3. Administer DMARDs and steroids as prescribed: Methotrexate (DMARD) and prednisolone provide rapid anti-inflammatory effect and initiate disease control.
4. Pain assessment using standardized scale: Regular monitoring guides analgesic administration and evaluates treatment response.
5. Positioning and pressure area care: Maintains functional position, prevents contractures, and avoids pressure ulcers from immobility.
6. Assist with ADLs while preserving dignity: Severe pain limits self-care; provides help with feeding, hygiene while encouraging independence within limits.
7. Monitor for systemic complications: Check temperature, respiratory status (pleural effusion), cardiac symptoms (pericarditis) from extra-articular involvement.
8. Provide emotional support and validation: Acute flares cause significant distress and depression; therapeutic communication reduces anxiety and fear.
9. Educate about disease and medication side effects: Ensures understanding of lifelong DMARD therapy, need for compliance, and monitoring for toxicity (methotrexate requires liver function tests).
10. Initiate gentle passive ROM after acute pain subsides: Prevents joint stiffness and contractures while maintaining function; transitioned to active ROM as inflammation improves.
(c) Complications of Rheumatoid Arthritis:
1. Joint deformities and ankylosis: Permanent damage causing loss of function, disability, and need for joint replacement surgery.
2. Rheumatoid vasculitis: Inflammation of blood vessels causing ulcers, gangrene, neuropathy, and organ damage - life-threatening complication.

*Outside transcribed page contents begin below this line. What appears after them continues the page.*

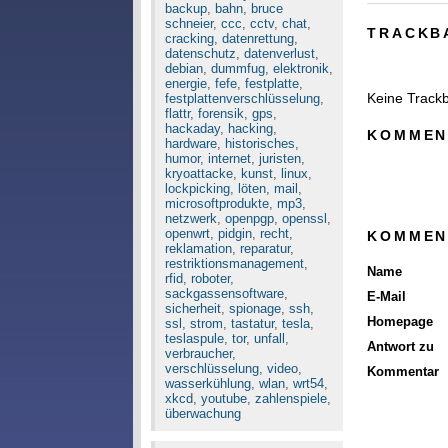
backup
,
bahn
,
bruce
schneier
,
ccc
,
cctv
,
chat
,
TRACKB
cracking
,
datenrettung
,
datenschutz
,
datenverlust
,
debian
,
dummfug
,
elektronik
,
energie
,
fefe
,
festplatte
,
Keine Track
festplattenverschlüsselung
,
flattr
,
forensik
,
gps
,
hackaday
,
hacking
,
KOMMEN
hardware
,
historisches
,
humor
,
internet
,
juristen
,
kryoattacke
,
kunst
,
linux
,
lockpicking
,
löten
,
mail
,
microsoftprodukte
,
mp3
,
netzwerk
,
openpgp
,
openssl
,
openwrt
,
pidgin
,
recht
,
KOMMEN
reklamation
,
reparatur
,
restriktionsmanagement
,
Name
rfid
,
roboter
,
sackgassensoftware
,
E-Mail
sicherheit
,
spionage
,
ssh
,
Homepage
ssl
,
strom
,
tastatur
,
tesla
,
teslaspule
,
tor
,
unfall
,
Antwort zu
verbraucher
,
verschlüsselung
,
video
,
Kommentar
wasserkühlung
,
wlan
,
wrt54
,
xkcd
,
youtube
,
zahlenspiele
,
überwachung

3. Cardiovascular disease: Increased risk of myocardial infarction and stroke from chronic inflammation accelerating atherosclerosis.
4. Pulmonary fibrosis and pleuritis: Interstitial lung disease from rheumatoid nodules and inflammation causing restrictive lung disease.
5. Felty syndrome: Triad of RA, splenomegaly, and neutropenia - increases infection risk and indicates severe disease.
RA COMPLICATIONS: "JOINT" - Joint deformities, Organ involvement (heart, lung), Infection risk, Neutropenia (Felty), Vasculitis, Tendon rupture
💊 Early DMARD Treatment is Critical! Starting DMARDs within 3 months of diagnosis prevents irreversible joint damage. Don't delay! Methotrexate is first-line for moderate-severe RA.